▶ Task requirements: Can you transcribe every line of each entry below, keeping the wording, spelling, and line order unchanged?

(Exercise data)

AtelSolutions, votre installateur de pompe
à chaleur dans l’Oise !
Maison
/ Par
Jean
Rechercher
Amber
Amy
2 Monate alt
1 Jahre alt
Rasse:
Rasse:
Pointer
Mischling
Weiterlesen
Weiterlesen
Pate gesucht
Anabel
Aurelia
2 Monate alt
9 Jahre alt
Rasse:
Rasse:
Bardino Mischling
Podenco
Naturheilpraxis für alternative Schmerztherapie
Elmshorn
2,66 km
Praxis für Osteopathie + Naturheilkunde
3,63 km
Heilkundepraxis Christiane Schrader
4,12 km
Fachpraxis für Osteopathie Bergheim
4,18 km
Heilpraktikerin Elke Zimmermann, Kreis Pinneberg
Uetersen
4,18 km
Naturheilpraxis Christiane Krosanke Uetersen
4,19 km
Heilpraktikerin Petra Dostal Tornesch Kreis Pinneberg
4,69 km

(End Exercise data)

▶ Result of the task:
AtelSolutions, votre installateur de pompe
à chaleur dans l’Oise !
Maison
/ Par
Jean
Rechercher
Amber
Amy
2 Monate alt
1 Jahre alt
Rasse:
Rasse:
Pointer
Mischling
Weiterlesen
Weiterlesen
Pate gesucht
Anabel
Aurelia
2 Monate alt
9 Jahre alt
Rasse:
Rasse:
Bardino Mischling
Podenco
Naturheilpraxis für alternative Schmerztherapie
Elmshorn
2,66 km
Praxis für Osteopathie + Naturheilkunde
3,63 km
Heilkundepraxis Christiane Schrader
4,12 km
Fachpraxis für Osteopathie Bergheim
4,18 km
Heilpraktikerin Elke Zimmermann, Kreis Pinneberg
Uetersen
4,18 km
Naturheilpraxis Christiane Krosanke Uetersen
4,19 km
Heilpraktikerin Petra Dostal Tornesch Kreis Pinneberg
4,69 km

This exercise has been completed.